Whilst I’d assumed summer would be the preferred time for living amongst the elements, Caroline explains that the cooler months also have their own appeal:

“I actually really like winter because we have a fire that keeps the boat warm, and we try and keep it going throughout the night, and if we go to work. So we come back to a nice toasty home. Sometimes in summer I’m freezing at night, but you don’t want to put a fire on when it’s June. And you get lots of insects and mosquitos coming in. Having said that, summer is amazing. That’s when you can sit outside or sit on the roof. It’s more sociable, if you have people around it’s better, it’s not cramped like it can be indoors during winter.”

The type of licence Caroline and Matt have for their narrowboat also means they spend every other weekend moving their home. There are around 5,500 constant cruising licences using Britain’s canal network. They avoid expensive home mooring costs, but have to move their boat at least every 14 days, and sometimes more often.

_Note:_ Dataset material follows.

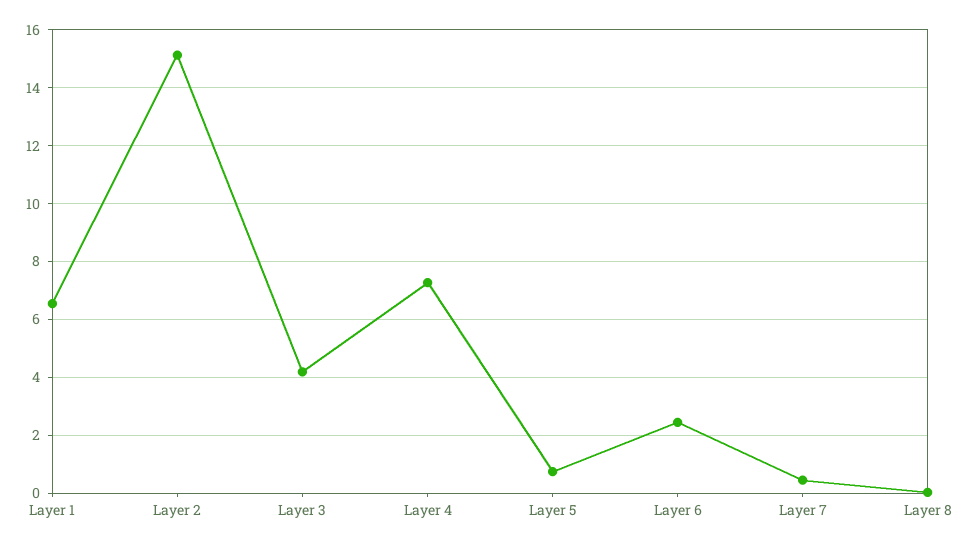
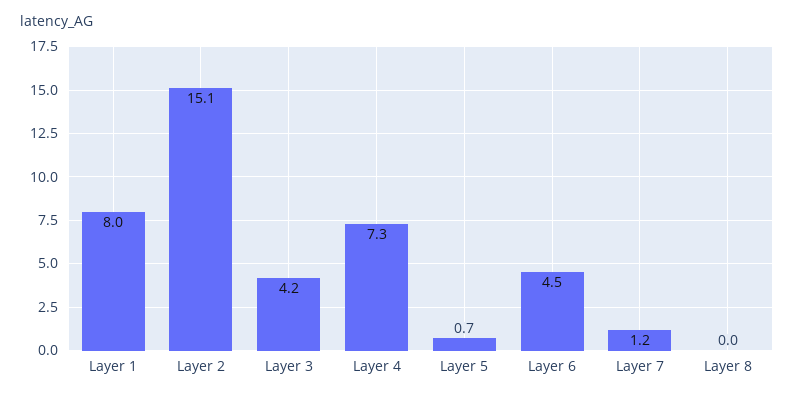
Layer 1: 6.5 -> 8
Layer 6: 2.5 -> 4.5
Layer 7: 0.5 -> 1.2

“We don’t want to pay to moor permanently because then you might as well be renting a flat. There’s nothing wrong with doing that, but you’re stuck in a certain place and your view doesn’t change, and it’s quite costly – in London it can be upwards of £1,000 a month. So when you’re changing your environment every fortnight, that’s a very different set up.”

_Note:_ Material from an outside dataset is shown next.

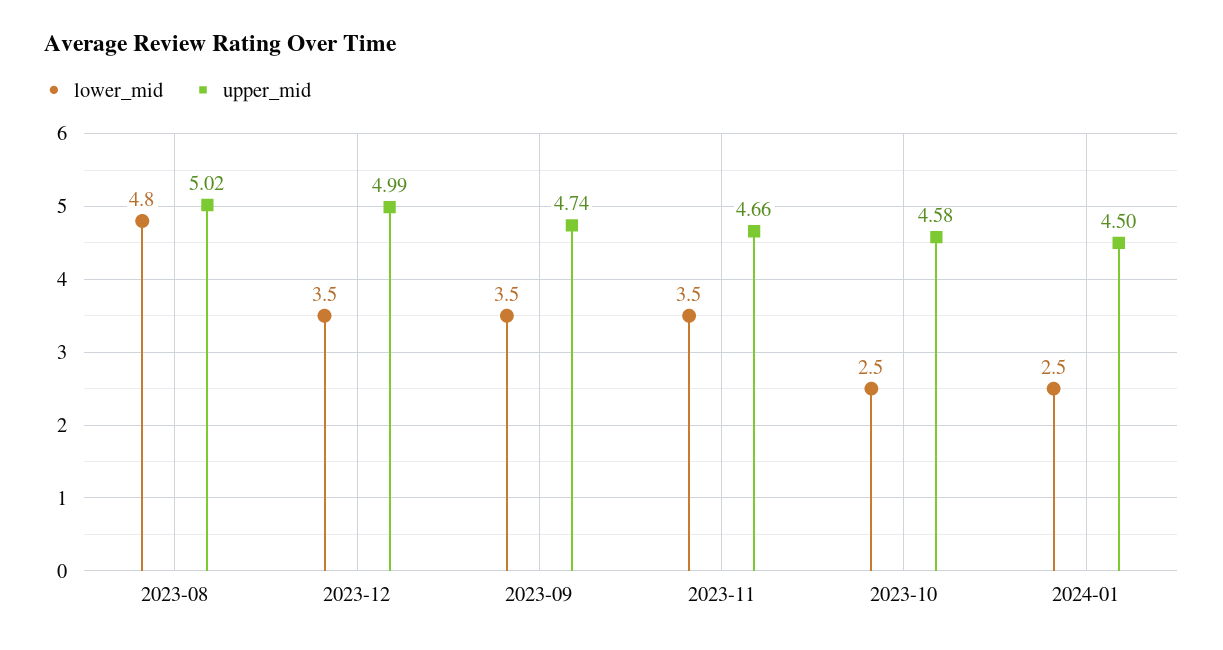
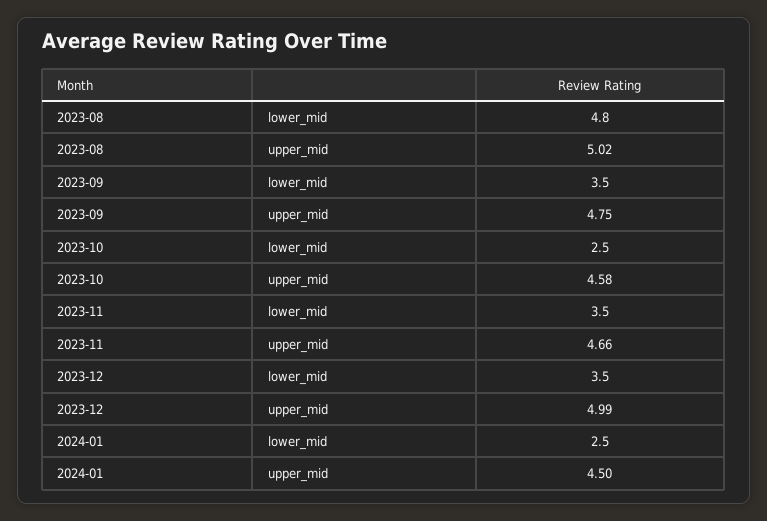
upper_mid, 2023-09: 4.74 -> 4.75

As someone who is no longer tied to the same commute each day, Caroline has noticed a shift in perspective for how she views life in the city, a change I’d certainly welcome. The endless drudgery of the same connections and interchanges have been replaced with a new, fluid lifestyle made possible by her narrowboat.

“It's been really eye-opening, understanding London more. Now I have the freedom to roam. I can live where I want in the city, whether that’s in Zone 1 for a fortnight or a switch to somewhere with loads of wildlife the next. When you live on the water it's like you're not meant to be there, and you're hidden — it feels like no-one knows you're there.”
- Caroline Gardner

If you’re thinking of taking the plunge, here are Caroline’s tips for diving into life on the water:

  • Downsize before moving, and then expect to continue to downsize again and again – you don’t realise how little you actually need to live with.
  • Expect to save money, but spend more of your time instead: moving location, caring for the upkeep of your boat – there’s always something to do.
  • Basic knowledge of electrics, plumbing and engines will definitely come in handy. If you’re not that practical, you’ll need to be a quick learner!

After speaking to Caroline, it’s clear that life on the canals isn’t all plain sailing. But I’m inspired by how much more connected she feels to nature by being amongst it every day. The thousands of people that live on narrowboats interact with the city in a completely different way to those of us on land; perhaps it’s time to reconsider the relative comforts I’ve become so accustomed to.